Ya = (Dictionary definition: already) means you missed it…not the word you really want to hear.
You would think mas ahora, or more now, would mean right now, but no. I found out the hard way, by waiting a few hours, that mas ahora means, well, in a few hours. It still takes me a few clicks to get this whole Panamanian concept of time down but I’m sure I’ll get there eventually. A few more mistakes and I’ll learn my lesson.

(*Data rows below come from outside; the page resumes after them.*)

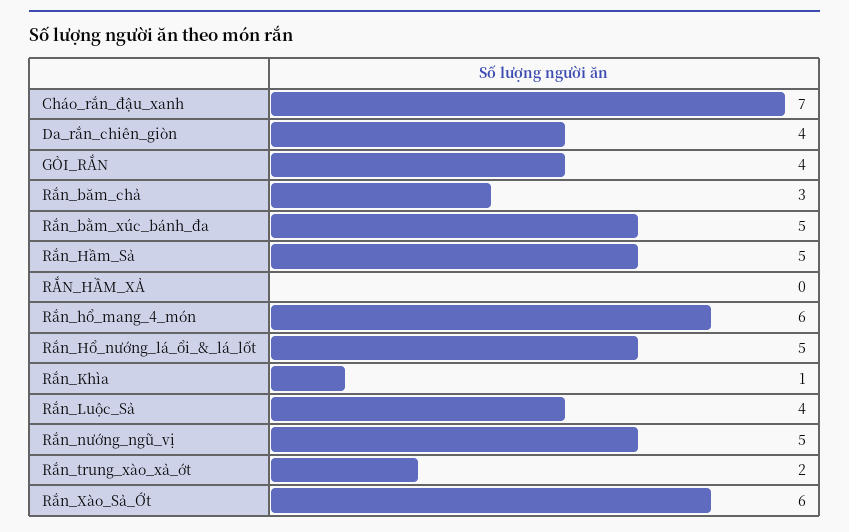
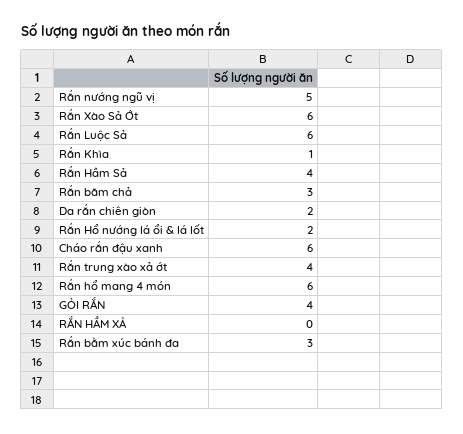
Cháo_rắn_đậu_xanh: 7 -> 6
Da_rắn_chiên_giòn: 4 -> 2
Rắn_bằm_xúc_bánh_đa: 5 -> 3
Rắn_Hầm_Sả: 5 -> 4
Rắn_Hổ_nướng_lá_ổi_&_lá_lốt: 5 -> 2
Rắn_Luộc_Sả: 4 -> 6
Rắn_trung_xào_xả_ớt: 2 -> 4

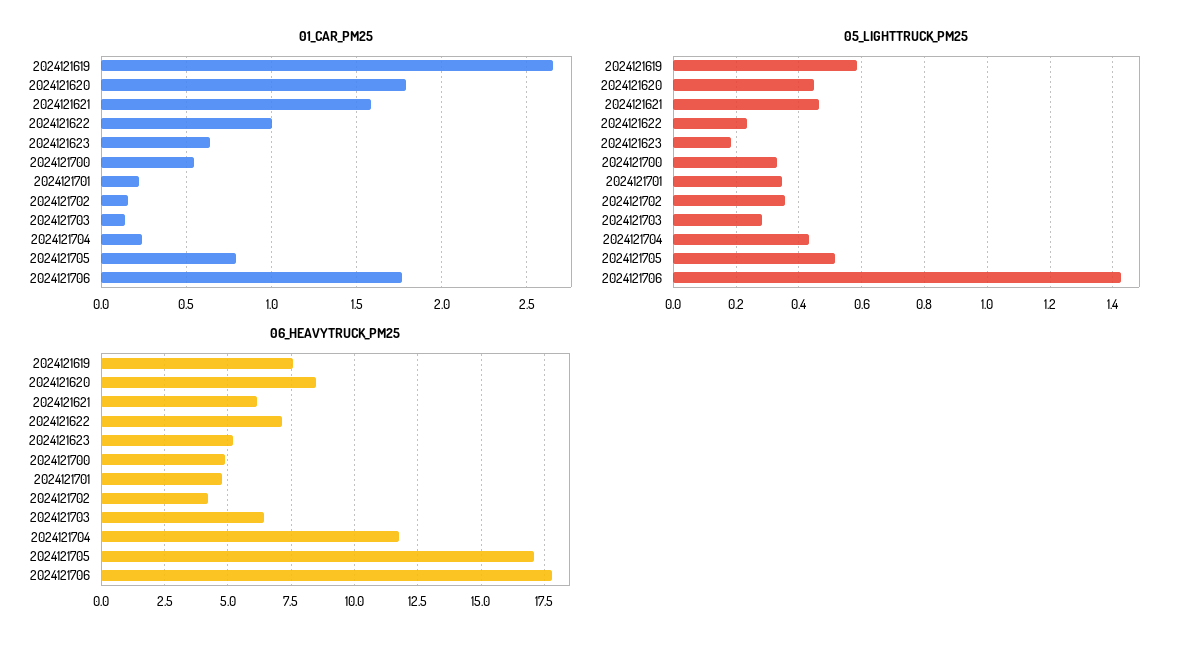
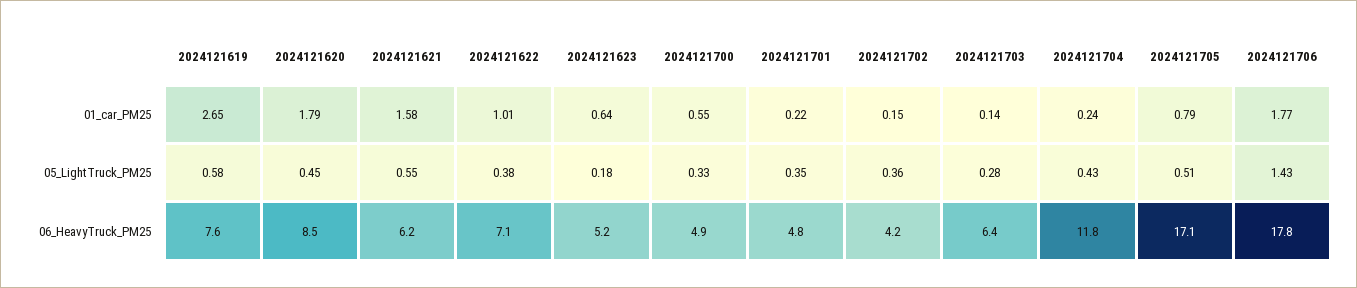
05_LIGHTTRUCK_PM25, 2024121621: 0.46 -> 0.55
05_LIGHTTRUCK_PM25, 2024121622: 0.24 -> 0.38

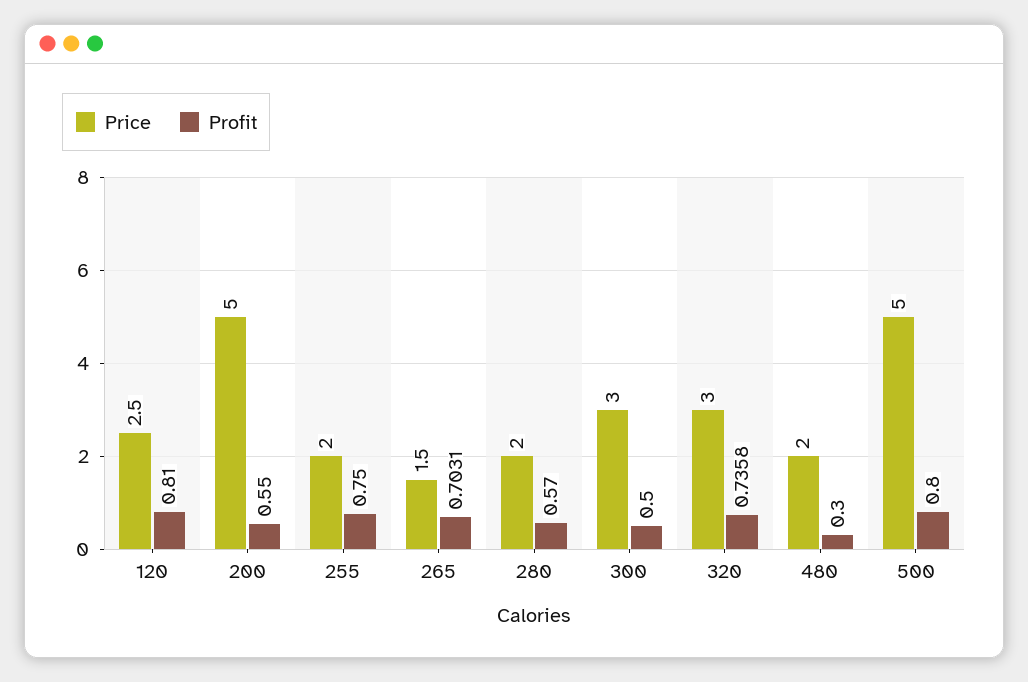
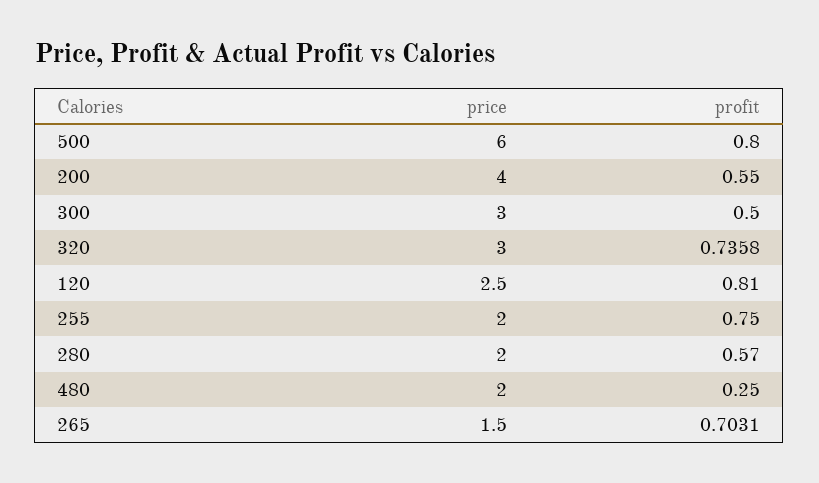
Price, 200: 5 -> 4
Profit, 480: 0.3 -> 0.25
Price, 500: 5 -> 6

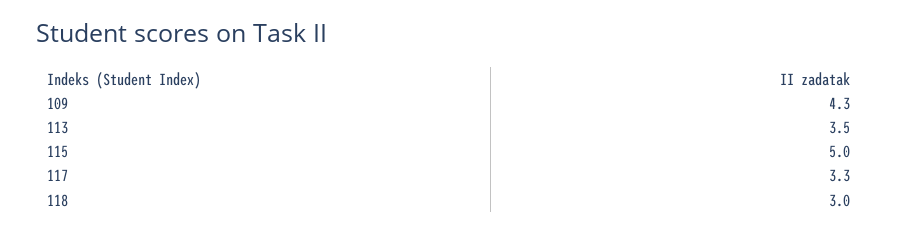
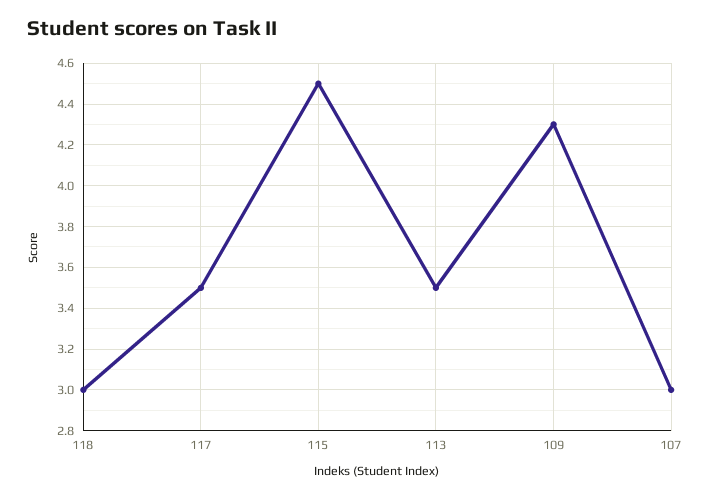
115: 5 -> 4.5
117: 3.3 -> 3.5
107: none -> 3

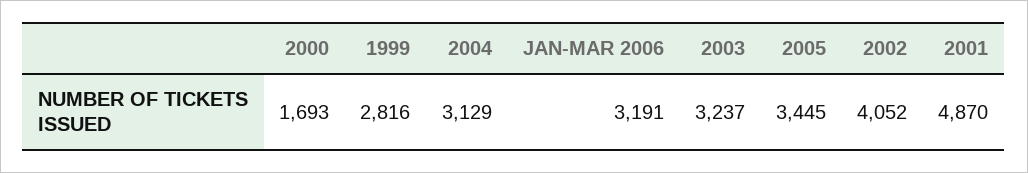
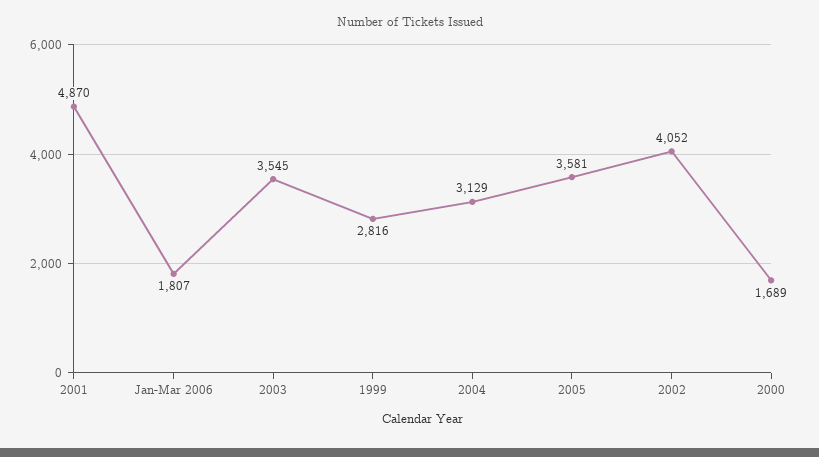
2000: 1693 -> 1689
JAN-MAR 2006: 3191 -> 1807
2003: 3237 -> 3545
2005: 3445 -> 3581

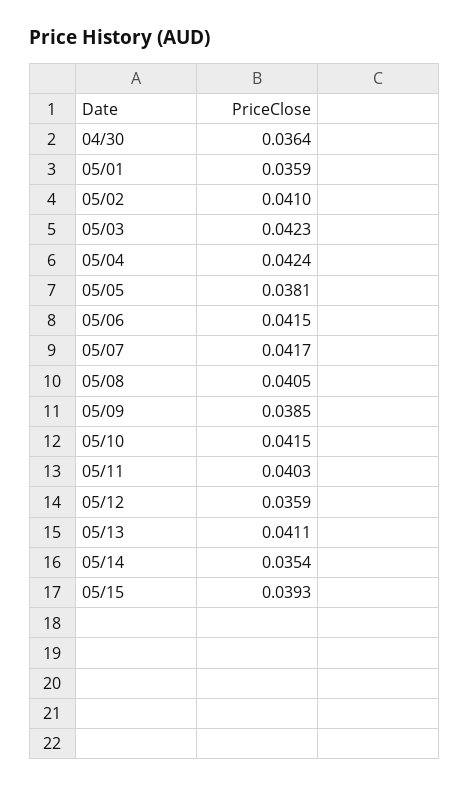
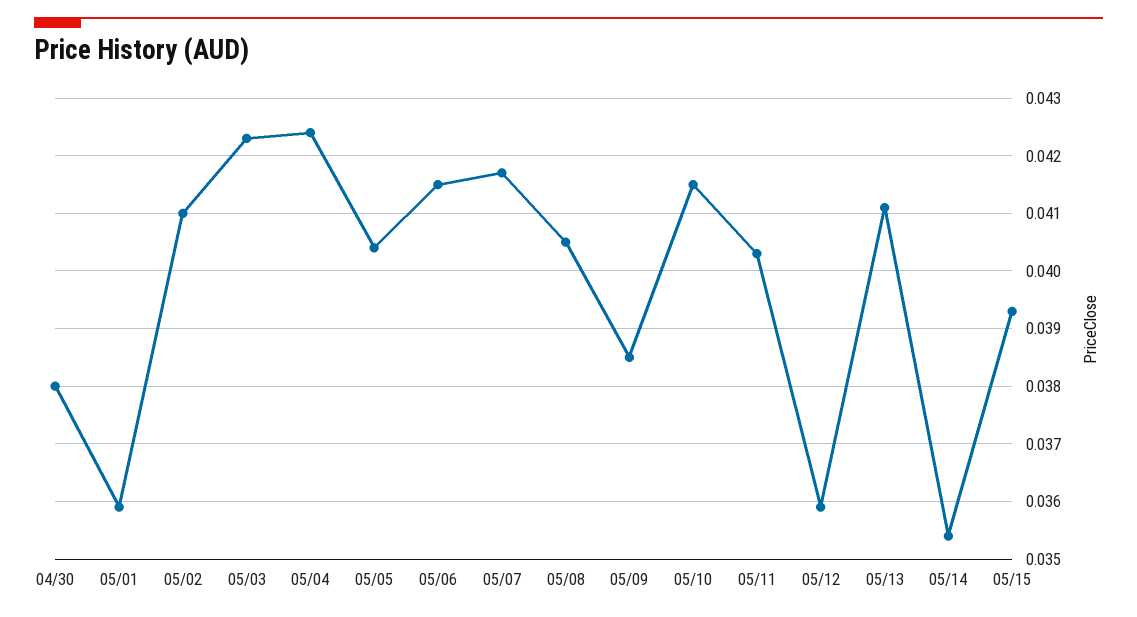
04/30: 0.0364 -> 0.038
05/05: 0.0381 -> 0.0405

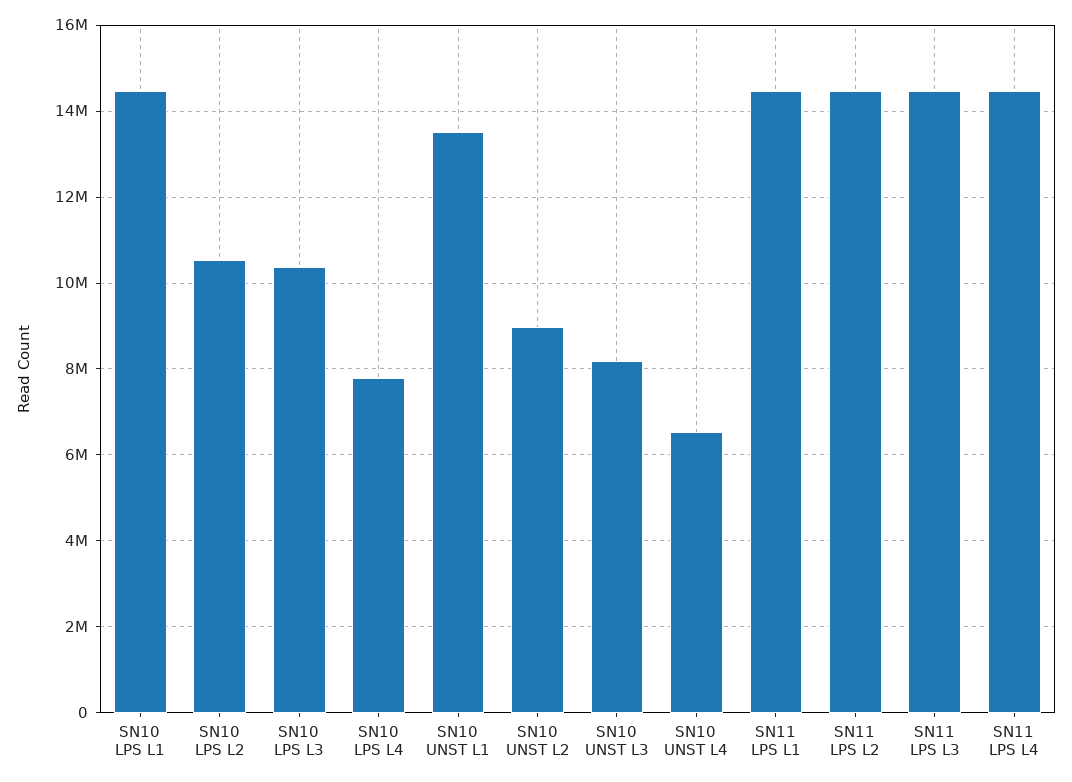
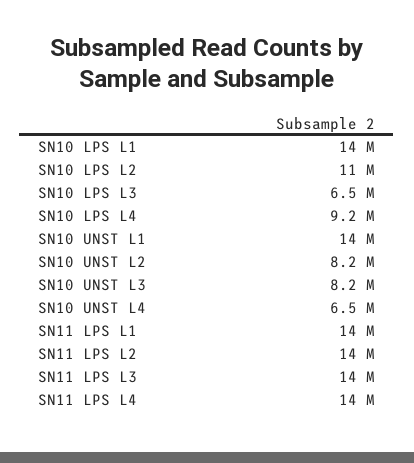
SN10 LPS L3: 10400000 -> 6500000
SN10 LPS L4: 7800000 -> 9200000
SN10 UNST L2: 9000000 -> 8200000

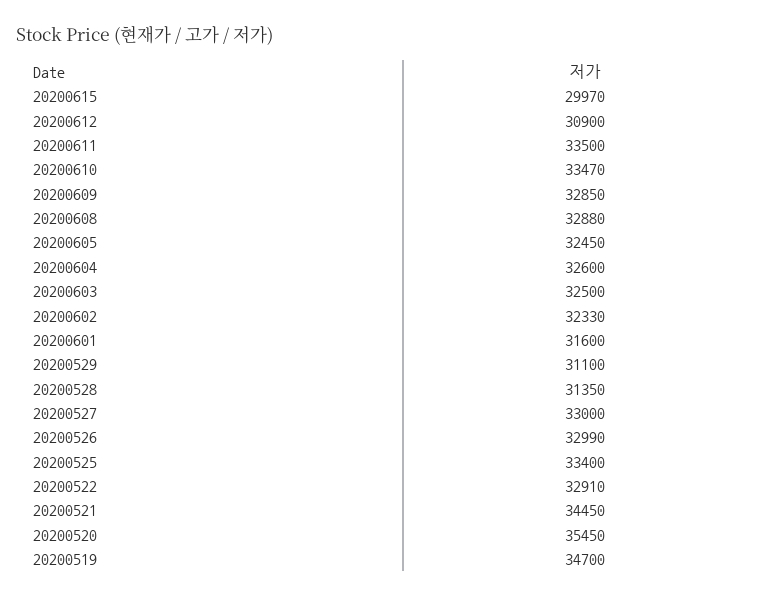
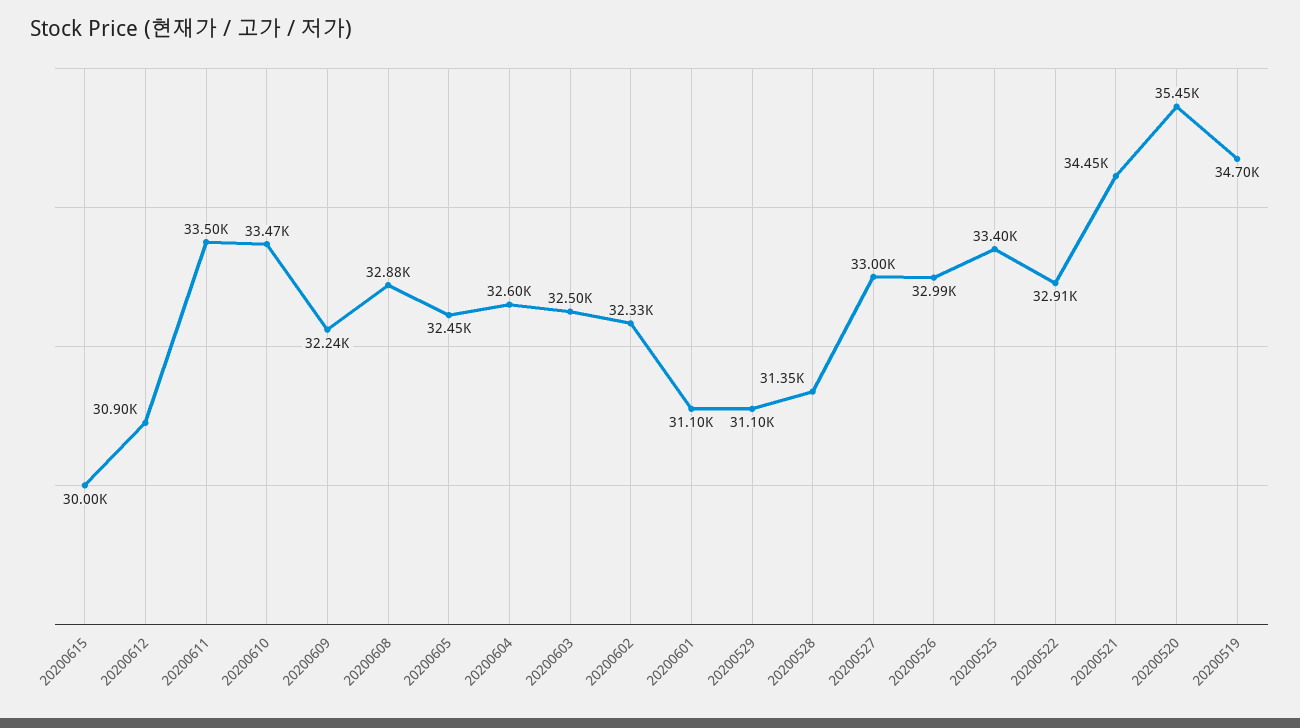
20200615: 29970 -> 30000
20200609: 32850 -> 32240
20200601: 31600 -> 31100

The weather is a temperamental foe here in Panama. The most ominous clouds may be approaching your mountain valley from all sides yet it doesn’t rain a single drop. At other moments it can be completely sunny without a cloud in sight and you’re just strolling down your dirt road, unsuspecting, when a monsoon sneaks up on you and drenches you along with all your papers and notebooks. Blasted tropical weather. Well Panamanians have adapted better than I have and love to predict the weather. They proudly announce not only if it will rain but exactly at what time it will start raining. They also proclaim the duration and intensity of the imminent storm. At first, I was in awe of their superior knowledge. Who needs the weatherman when you have your very own family of Panamanians to forecast the weather for you. Except I quickly discovered a problem, their accuracy leaves a little something to be desired. First of all, Panama is a tropical country. If it’s rainy season, and it’s not already raining, it probably will start soon. But during the non-rainy seasons, which I found are pretty much a myth, Panamanians are no better at predicting the weather than this newbie who likes to join in on the fun of predicting with convincingly deceptive accuracy just to have something to say. You should try it too.